Below is my new codebase:
#remove unwanted columns
model_input_df <- ml[, c(-1,-2,-3,-4,-5,-6,-7,-9)]
glimpse(model_input_df)
#Preliminary casting to the appropriate data type.
model_input_df$Status <- as.factor(model_input_df$Status)
model_input_df$Feeder <- as.character(model_input_df$Feeder)
model_input_df$group_cons <- as.factor(model_input_df$group_cons)
#...........................................................................
#...........................................................................
#BUILDING THE MACHINE LEARNING MODEL/partitioning the data
intrain<- createDataPartition(model_input_df$Status,p=0.75,list=FALSE)
set.seed(2017)
training<- model_input_df[intrain,]
testing<- model_input_df[-intrain,]
#memory.limit(size = 56000)
#............................................................................
#Confirm the splitting is correct:
dim(training); dim(testing)
#Fitting the Logistic Regression Model:
LogModel <- glm(Status ~ .,data=training,family=binomial, maxit=100)
print(summary(LogModel))
#...............................................................................
#colnames(model_input_df)
#LogModel <- c(1, 2, 3, 4, 5,6,7,8,9)
# binding them together using rbind function of Base R
#final_df <- rbind(ml[, c(-1, -2,-3,-4,-5,-6,-7)], "pred_values" = LogModel)
#head(final_df)
#saveRDS(LogModel, "logmodel.rds")
#..............................................Adding Acc No back.....................
#Feature Analysis:
anova(LogModel, test="Chisq")
head(testing)
#Assessing the predictive ability of the Logistic Regression model
#testing$Status <- as.character(testing$Status)

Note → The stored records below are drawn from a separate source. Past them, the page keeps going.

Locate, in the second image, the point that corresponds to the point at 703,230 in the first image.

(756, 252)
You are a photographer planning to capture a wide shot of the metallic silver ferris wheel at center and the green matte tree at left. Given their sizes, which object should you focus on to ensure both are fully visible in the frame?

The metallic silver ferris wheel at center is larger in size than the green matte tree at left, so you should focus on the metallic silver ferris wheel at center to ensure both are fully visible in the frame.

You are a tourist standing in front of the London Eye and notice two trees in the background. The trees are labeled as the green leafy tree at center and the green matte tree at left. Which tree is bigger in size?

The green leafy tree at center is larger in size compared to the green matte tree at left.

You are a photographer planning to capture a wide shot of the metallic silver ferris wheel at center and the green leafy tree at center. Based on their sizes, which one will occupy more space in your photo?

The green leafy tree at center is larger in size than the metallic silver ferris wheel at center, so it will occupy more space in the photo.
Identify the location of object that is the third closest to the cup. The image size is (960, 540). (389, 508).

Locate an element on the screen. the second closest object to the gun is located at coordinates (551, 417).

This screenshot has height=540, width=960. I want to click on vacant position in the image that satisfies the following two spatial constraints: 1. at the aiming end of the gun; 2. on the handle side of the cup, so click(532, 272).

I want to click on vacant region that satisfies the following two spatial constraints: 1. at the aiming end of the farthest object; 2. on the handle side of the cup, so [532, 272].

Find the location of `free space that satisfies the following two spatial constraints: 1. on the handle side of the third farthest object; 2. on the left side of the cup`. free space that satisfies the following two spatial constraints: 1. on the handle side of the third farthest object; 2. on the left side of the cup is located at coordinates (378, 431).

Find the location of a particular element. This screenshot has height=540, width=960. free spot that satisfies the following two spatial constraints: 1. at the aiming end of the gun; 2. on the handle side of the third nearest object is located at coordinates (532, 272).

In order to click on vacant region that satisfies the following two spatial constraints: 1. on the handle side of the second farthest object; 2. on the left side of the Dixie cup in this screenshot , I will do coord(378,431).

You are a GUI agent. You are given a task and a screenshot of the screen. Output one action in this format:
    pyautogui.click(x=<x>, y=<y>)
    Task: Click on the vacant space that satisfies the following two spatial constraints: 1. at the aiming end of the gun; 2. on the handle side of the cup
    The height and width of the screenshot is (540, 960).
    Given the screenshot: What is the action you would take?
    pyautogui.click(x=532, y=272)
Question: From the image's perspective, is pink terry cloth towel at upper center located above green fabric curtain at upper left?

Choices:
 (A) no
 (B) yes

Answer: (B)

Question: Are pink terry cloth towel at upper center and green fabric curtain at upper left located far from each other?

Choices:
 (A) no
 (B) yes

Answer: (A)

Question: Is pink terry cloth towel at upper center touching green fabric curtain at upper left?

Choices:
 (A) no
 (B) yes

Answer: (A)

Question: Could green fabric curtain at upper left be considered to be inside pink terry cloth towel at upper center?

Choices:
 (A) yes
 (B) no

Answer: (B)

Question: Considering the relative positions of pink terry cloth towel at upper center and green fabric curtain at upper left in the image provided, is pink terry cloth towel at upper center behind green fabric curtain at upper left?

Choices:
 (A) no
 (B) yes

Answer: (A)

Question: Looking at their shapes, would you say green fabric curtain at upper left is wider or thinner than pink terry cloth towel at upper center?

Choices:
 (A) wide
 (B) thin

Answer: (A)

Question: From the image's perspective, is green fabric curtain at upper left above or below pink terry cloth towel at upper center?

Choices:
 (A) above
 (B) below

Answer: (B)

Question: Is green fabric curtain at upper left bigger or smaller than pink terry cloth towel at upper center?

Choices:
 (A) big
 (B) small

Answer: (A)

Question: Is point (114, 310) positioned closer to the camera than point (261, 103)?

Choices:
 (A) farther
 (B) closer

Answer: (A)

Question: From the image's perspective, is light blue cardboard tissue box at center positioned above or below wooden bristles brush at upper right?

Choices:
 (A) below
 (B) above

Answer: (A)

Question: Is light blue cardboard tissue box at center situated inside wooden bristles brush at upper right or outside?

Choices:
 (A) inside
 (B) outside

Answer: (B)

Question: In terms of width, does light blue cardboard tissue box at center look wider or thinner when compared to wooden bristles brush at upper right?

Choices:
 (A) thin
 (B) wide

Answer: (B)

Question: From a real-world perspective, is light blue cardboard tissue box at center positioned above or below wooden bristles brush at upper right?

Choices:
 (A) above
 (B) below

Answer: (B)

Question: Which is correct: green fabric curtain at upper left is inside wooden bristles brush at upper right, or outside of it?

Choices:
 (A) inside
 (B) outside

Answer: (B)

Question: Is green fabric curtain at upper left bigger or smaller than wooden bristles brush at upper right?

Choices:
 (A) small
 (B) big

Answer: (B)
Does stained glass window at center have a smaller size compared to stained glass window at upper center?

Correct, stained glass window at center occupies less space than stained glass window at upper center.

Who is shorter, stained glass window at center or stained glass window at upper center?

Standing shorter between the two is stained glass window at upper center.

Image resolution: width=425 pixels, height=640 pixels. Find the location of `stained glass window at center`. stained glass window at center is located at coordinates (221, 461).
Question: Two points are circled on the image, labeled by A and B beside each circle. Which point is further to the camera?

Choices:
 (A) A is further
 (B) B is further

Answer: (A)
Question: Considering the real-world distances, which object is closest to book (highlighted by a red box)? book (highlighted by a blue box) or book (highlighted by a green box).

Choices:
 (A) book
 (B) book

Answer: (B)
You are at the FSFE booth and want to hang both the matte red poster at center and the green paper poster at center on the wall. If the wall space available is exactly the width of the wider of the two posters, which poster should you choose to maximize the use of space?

#testing$Status[testing$Status=="0"] <- "0"
#testing$Status[testing$Status=="1"] <- "1"
fitted.results <- predict(LogModel,newdata=testing,type='response')
fitted.results <- ifelse(fitted.results > 0.5,1,0)
misClasificError <- mean(fitted.results != testing$Status)
print(paste('Logistic Regression Accuracy',1-misClasificError))
#class(testing$Average.Consumption)
final_df <- rbind(ml[, c(1,2,3,4,5,6,7,9)],"Pred_values"=fitted.results)
But it throws in a warning message
Warning messages:
1: In `[<-.factor`(`*tmp*`, ri, value = 0) :
invalid factor level, NA generated
2: In `[<-.factor`(`*tmp*`, ri, value = 0) :
invalid factor level, NA generated
3: In `[<-.factor`(`*tmp*`, ri, value = 0) :
invalid factor level, NA generated
4: In `[<-.factor`(`*tmp*`, ri, value = 0) :
invalid factor level, NA generated
5: In `[<-.factor`(`*tmp*`, ri, value = 0) :
invalid factor level, NA generated
6: In `[<-.factor`(`*tmp*`, ri, value = 0) :
invalid factor level, NA generated
7: In `[<-.factor`(`*tmp*`, ri, value = 0) :
invalid factor level, NA generated
I just want to merge the predicted outcome with the list of customers in this case.